Seventeen-year-old Jason Slocumb, Jr. (Kieran Culkin, The Dangerous Lives of Altar Boys) is a cross between literary legends Holden Caulfield and Harry Potter, right down to his Gryffindor-colored scarf.  They all want to get as far the hell away from their families as humanly possible, though Holden and Harry were never saddled with a lousy nickname like Igby by their kin.  Even Harry's aunt and uncle look downright big-hearted compared to Igby's blue-blood home life, which features an institutionalized boob of a father (Bill Pullman, Lucky Numbers), a pill-popping ice queen of a mother (Susan Sarandon, The Banger Sisters) and a Columbia-bound brother (Ryan Phillippe, Gosford Park) who constantly sets the bar so high that Igby never even bothers to try to clear it.

If that wasn't enough to permanently damage a teenage boy, Igby is also physically smacked around by just about everyone he encounters, including his shrink, his filthy-rich godfather D.H. (Jeff Goldblum, Cats & Dogs) and his classmates.  It's no surprise Igby has flunked out of every private school on the East Coast and has a mouth full of enough sass to make Eminem stand up and take notice.  It's his last expulsion that lands Igby, as promised by mother Mimi, in military school.  When he goes AWOL and hightails it to New York City to hide out in one of D.H.'s renovated lofts, Down finally begins to take some shape after seeming like a train wreck for its initial 30 minutes.  If you can make it this far, Down becomes much more enjoyable.

Then again, that first 30 minutes might be enough to drive you right up the frigging wall  (or out of the frigging theatre, as it were).  At times, it seems as if every piece of dialogue is a punch line, and that's a pretty annoying quality for a film this tragic.  As an example, Igby meets and falls in love with a Bennington-student-turned-caterer named Sookie Sapperstein (Claire Danes, Brokedown Palace) and shares the following dialogue with her:

Sookie:  "What kind of name is Igby?"

Igby:  "It's a name that a person named Sookie is in no position to ask."

And later...

Sookie:  "You call your mom 'Mimi'?"

Igby:  "Heinous One is a bit cumbersome, and Medea was already taken."

It's like a Woody Allen movie, except with much darker subject matter. And Igby's not the only perpetrator either, though he's usually the instigator. In addition to Sookie, he meets and moves in with one of D.H.'s many girlfriends (Amanda Peet, High Crimes) and her artist sidekick (Jared Harris, Mr.

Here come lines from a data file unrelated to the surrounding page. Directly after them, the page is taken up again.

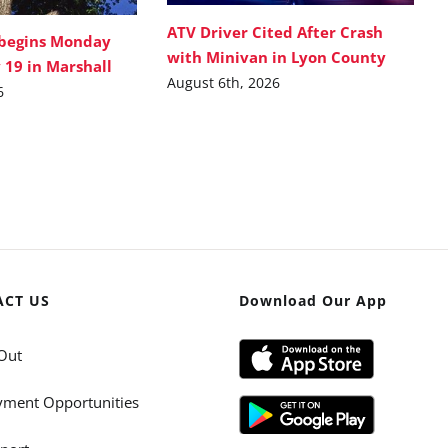
ATV Driver Cited After Crash
 begins Monday
with Minivan in Lyon County
 19 in Marshall
August 6th, 2026
6
ACT US
Download Our App
Out
ment Opportunities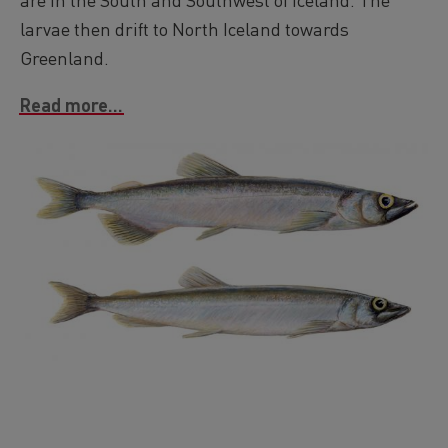
larvae then drift to North Iceland towards
Greenland.
Read more...
Image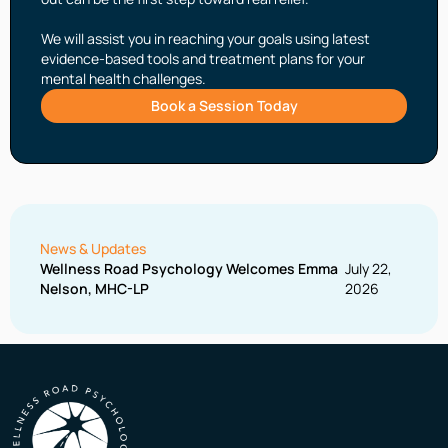
We will assist you in reaching your goals using latest
evidence-based tools and treatment plans for your
mental health challenges.
Book a Session Today
News & Updates
Wellness Road Psychology Welcomes Emma
July 22,
Nelson, MHC-LP
2026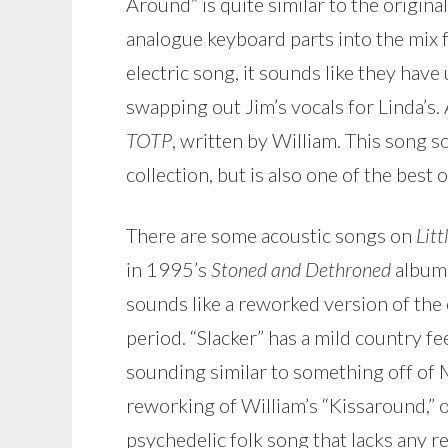
Around” is quite similar to the origi
analogue keyboard parts into the mix f
electric song, it sounds like they have
swapping out Jim’s vocals for Linda’s.
TOTP
, written by William. This song 
collection, but is also one of the best 
There are some acoustic songs on
Litt
in 1995’s
Stoned and Dethroned
album. 
sounds like a reworked version of the 
period. “Slacker” has a mild country fee
sounding similar to something off of 
reworking of William’s “Kissaround,” or
psychedelic folk song that lacks any re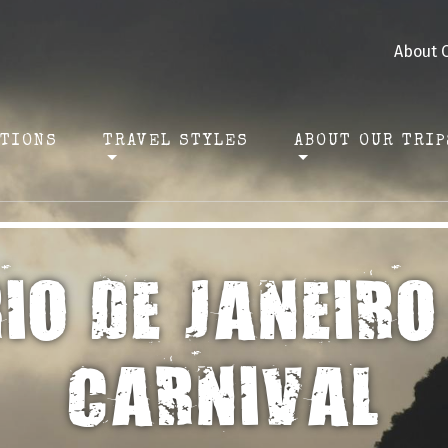
About 
ATIONS
TRAVEL STYLES
ABOUT OUR TRIP
IO DE JANEIRO
CARNIVAL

Deeds) who produces about as much art as Ray Romano does.  In other words, Down is full of extremely unlikable characters (including, to some extent, Igby himself) with no discernable means of income, but most of them get their just desserts.  Meanwhile, Igby seems content to waste time until what he believes will be his inevitable breakdown, just like his pop.

Down is probably a love-it-or-hate-it proposition, though it's likely to leave you pretty cold regardless of your overall level of cinematic enjoyment.  The characters reminded me a lot of the irritating bunch usually found in Whit Stillman films, which makes sense because writer-director Burr Steers (he's Gore Vidal's cousin) had a tiny part in Stillman's The Last Days of Disco (and Quentin Tarantino's first two films, as well).  His debut, while slightly messy, is certainly promising.  But Culkin comes out of this one smelling slightly rosier.  It's extremely difficult to make a decent coming-of-age movie these days (at least I assume it is, since most of them are pure shit), but Steers and Culkin both do a terrific job of avoiding the pitfalls that befall its brethren.